The twenty acres of land now comprising Wiley Park was initially part of 60 acres of land granted to Robert Wilkinson in 1832. It passed to the Wiley family in 1862.

This park is named after John F. Wiley who bequeathed land for the park to Canterbury Council when he died in 1895. There was controversy about the cost of up keeping a new park in the area where there were then few residents, and a public meeting voted that Council reject the offer of land. Initially many Councillors also opposed accepting the land as a park but eventually voted in favour provided it could find people prepared to act as trustees of the park.

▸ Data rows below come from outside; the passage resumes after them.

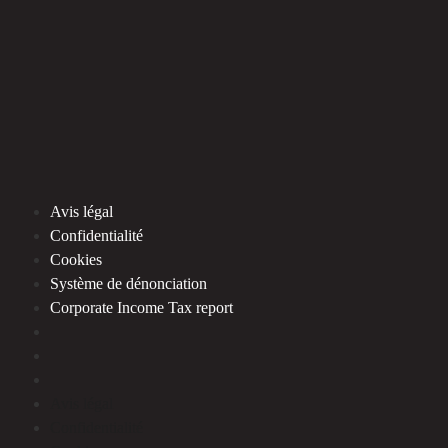
Avis légal
Confidentialité
Cookies
Système de dénonciation
Corporate Income Tax report
Avis légal
Confidentialité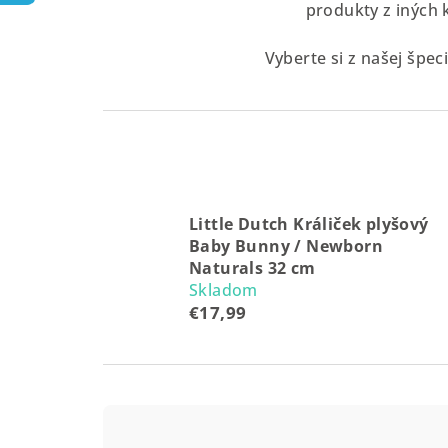
produkty z iných 
Vyberte si z našej špec
Little Dutch Králiček plyšový
Baby Bunny / Newborn
Naturals 32 cm
Skladom
€17,99
R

Wiley Park formally became owned by Canterbury Council in 1907 and by 1909 Council itself became the Trustee of the park. There remained a park committee who gave their labour voluntarily to improve the park.

A pavilion was erected in 1921 and a children's playing area in 1923. A proposal to erect a swimming pool at Wiley Park was first raised in 1928, and over the next few years the proposal gained the support of Council who set aside money for the pool and even called tenders to build it. However the pool was never built.

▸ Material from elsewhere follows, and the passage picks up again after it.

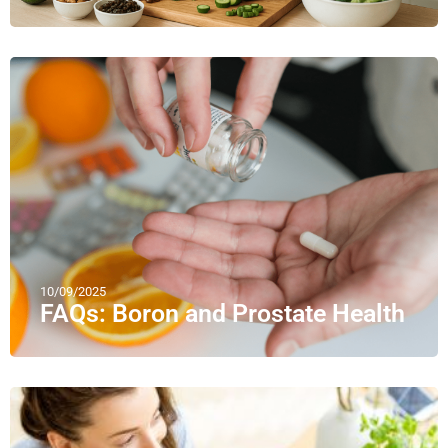
10/09/2025
FAQs: Boron and Prostate Health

During the 1930's Depression much work was carried out at Wiley Park under unemployed relief schemes, including building a pavilion which was later named the Fine McPherson Pavilion after Alderman TEA. McPherson who was Mayor in 1948. A cinder track for cycling was also built in the 1930's. The cycle track or velodrome became a popular cycling venue and many state championships were held there. It became the home to the Lakemba Cycling Club and later the Bankstown Sports Club. However the widening of Canterbury and King Georges Roads were widened across two frontages of the park in the 1970's, and the grandstand, oval and cycle track had to be removed. The velodrome was moved to Waterworth Park at Tempe.

Wiley Park has since been redeveloped as a passive recreation area with a pond. It hosts the Wiley Park Bicentennial Amphitheatre, opened in 1988, which seats 2,500 people.